The only significant question left unanswered by the deck or sideboard is the Engineered Plague question. Admittedly, Earwig Squad does two very important things: it potentially strips the opponent’s deck of Engineered Plagues, and lives through the first one and even the second one too. Engineered Plague may start to develop in the metagame as Goblins are on the up-turn and Tribal-based decks are starting to appear more readily as well with Elves and such poking their heads up from time to time. I don’t currently anticipate having to fight off multiple players with “enough” Engineered Plagues to make me reach for the sideboard, and I suspect if such does become the case then we shall have to re-negotiate the sideboard space to add in things like a Goblin King or Mad Auntie to tutor for and Dralnu’s Crusades to make up the difference. In the face of what I currently expect to be only light plague-bearing, Earwig Squad is your go-to guy to strip copies from the opponent’s deck and pairing him with Cabal Therapy to force them out of their hand does give us a reasonable plan of action against this particularly potent angle of attack even absent true ‘dedicated’ sideboard cards against the problem.

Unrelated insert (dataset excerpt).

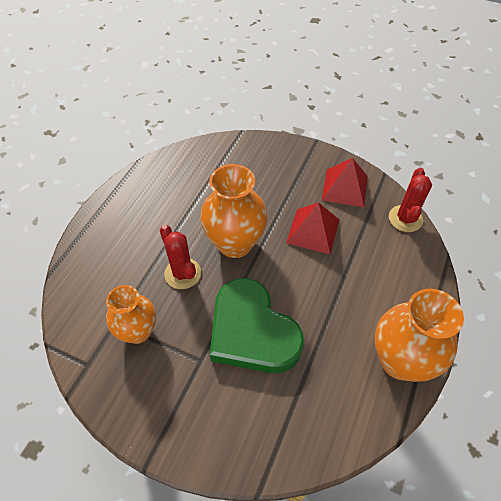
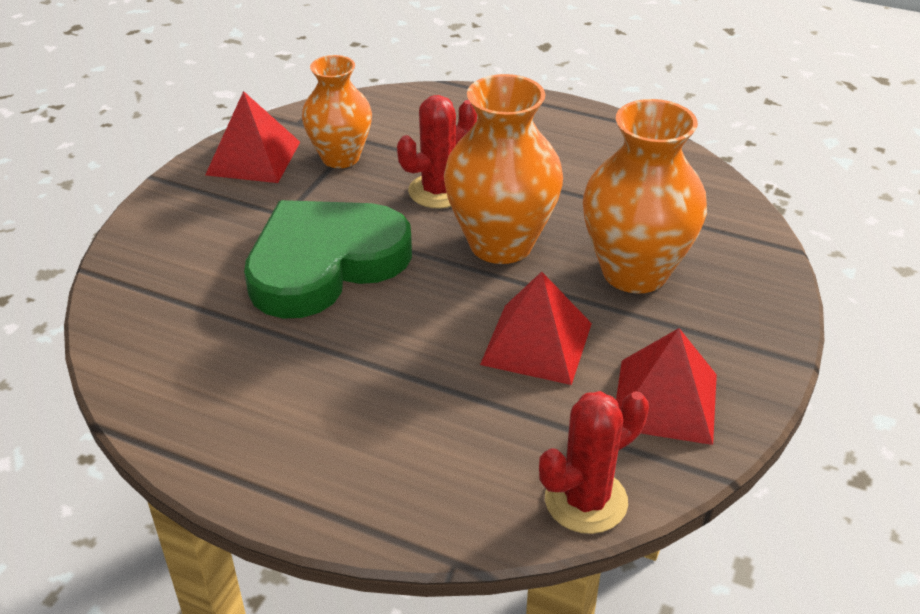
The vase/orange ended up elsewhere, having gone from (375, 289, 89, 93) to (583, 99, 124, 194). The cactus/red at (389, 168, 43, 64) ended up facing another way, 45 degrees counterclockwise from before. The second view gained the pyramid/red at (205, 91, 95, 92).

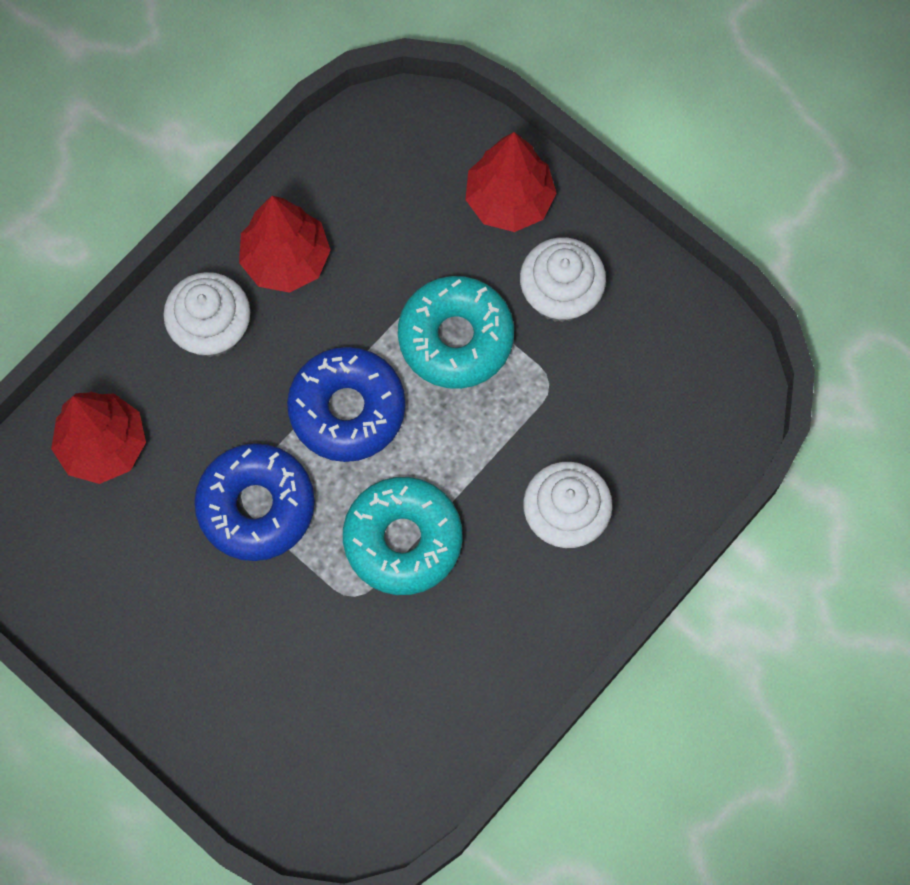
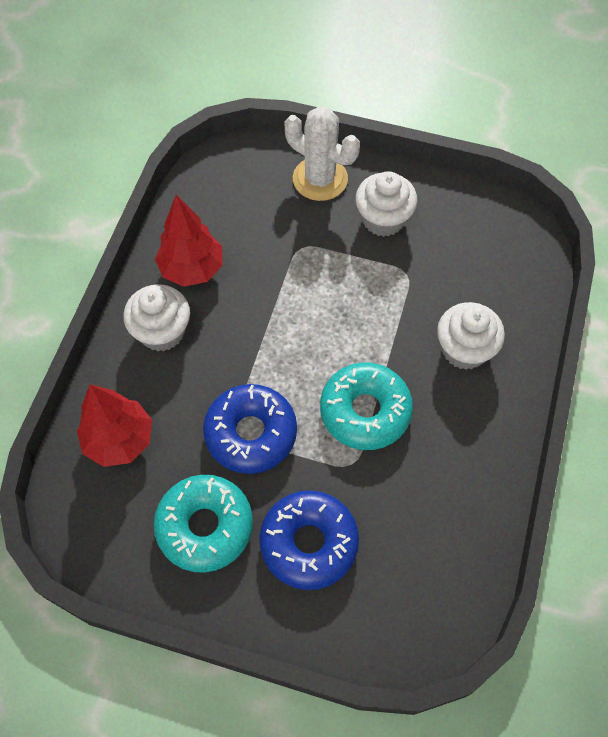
The donut/blue ended up elsewhere, having gone from (287, 347, 118, 115) to (259, 490, 100, 100). The donut/turquoise ended up elsewhere, having gone from (398, 276, 116, 113) to (154, 475, 99, 98). Where the tree/red stood at (465, 132, 91, 100), the cactus/white came to stand at (284, 106, 76, 95).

After all, we do have to respect the fact that 23 of our Goblins outright die with Engineered Plague in play and one is a very unhappy Siege-Gang Commander, even if it is currently a 0% component of the metagame. Things change over time, and that which does not evolve… dies.
Those pesky Goblins, ever evolving, every which way but smarter. It seems they might just be good again.